Relator do substitutivo, o senador Dr. Hiran (PP-RR) afirmou que o parecer apresentado no turno suplementar manteve integralmente o texto aprovado anteriormente. De acordo com ele, as emendas protocoladas retomavam pontos já rejeitados pela comissão, razão pela qual foram descartadas. O relator também fez duras críticas à expansão acelerada de cursos de medicina no país, questionando a qualidade da formação oferecida em parte dessas instituições.
O debate evidenciou que a principal controvérsia não gira em torno da existência do exame em si, mas sobre quem deve ser responsável pela sua aplicação. O presidente da CAS, senador Marcelo Castro (MDB-PI), destacou que há consenso quanto à necessidade de algum tipo de avaliação nacional, mas divergência quanto ao papel do Conselho Federal de Medicina (CFM), que, pelo projeto, ficaria responsável pela coordenação do exame — uma atribuição considerada inédita por parte dos parlamentares.

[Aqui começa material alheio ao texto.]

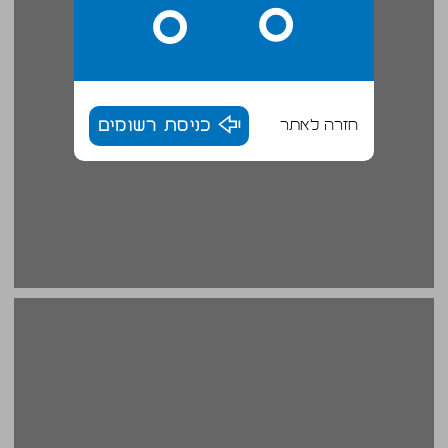
חזרה לאתר
כניסת רשומים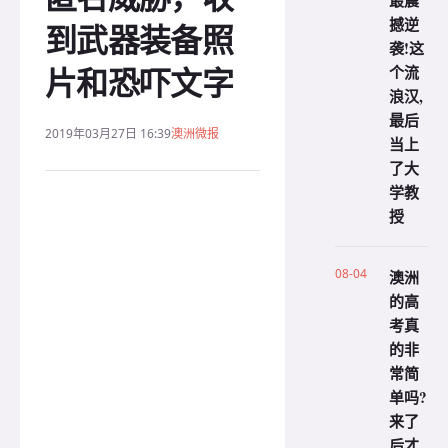
最震
撼逆
到武器装备照
袭!这
片和恐吓文字
个流
浪汉,
最后
2019年03月27日 16:39
澳洲微报
当上
了大
学教
授
08-04
澳洲
的高
考真
的非
常简
单吗?
来了
后才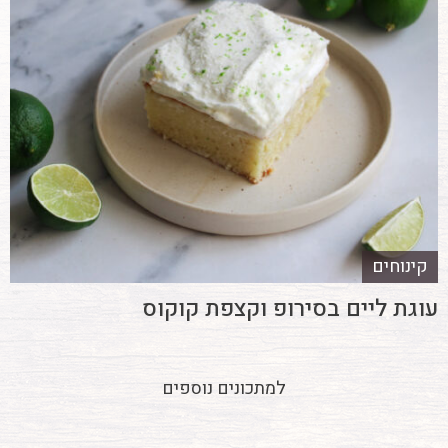
קינוחים
עוגת ליים בסירופ וקצפת קוקוס
למתכונים נוספים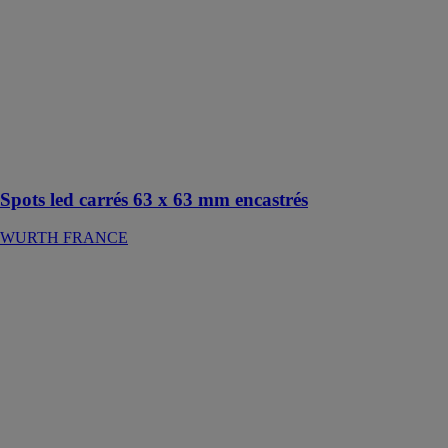
WURTH
FRANCE
Spot LED
destiné à
l’éclairage des
éléments de
cuisine, séjour,
chambre et
bureau
Spots led carrés 63 x 63 mm encastrés
WURTH FRANCE
Carotteuse
électrique DS
350
WURTH
FRANCE
Couronne
diamantée pour
forage à sec ou
à l'eau guidé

Durante a discussão, senadores defenderam abertamente a participação do CFM no processo. A senadora Dra. Eudócia (PL-AL) questionou as resistências à proposta, argumentando que o conselho já é responsável por julgar médicos em casos de erro profissional e, portanto, teria legitimidade para avaliar a aptidão dos recém-formados. Na mesma linha, o autor do projeto, senador Astronauta Marcos Pontes (PL-SP), sustentou que deve haver separação clara entre quem forma e quem fiscaliza, atribuindo ao conselho profissional a responsabilidade final pela avaliação.
O projeto prevê que o Profimed seja requisito obrigatório para o registro profissional de médicos no país. Além do exame final, o texto institui mecanismos de acompanhamento da formação médica, como avaliações obrigatórias ao longo do curso de graduação e a ampliação das vagas de residência médica, com o objetivo de melhorar a qualificação dos profissionais e alinhar a formação às demandas do sistema de saúde.
Com o pedido de vista concedido, o futuro do projeto dependerá da retomada do debate na CAS e da capacidade de construção de consenso em torno do modelo de avaliação. O tema segue sensível no Senado, ao envolver interesses do setor educacional, conselhos profissionais e a preocupação crescente com a qualidade da formação médica no Brasil.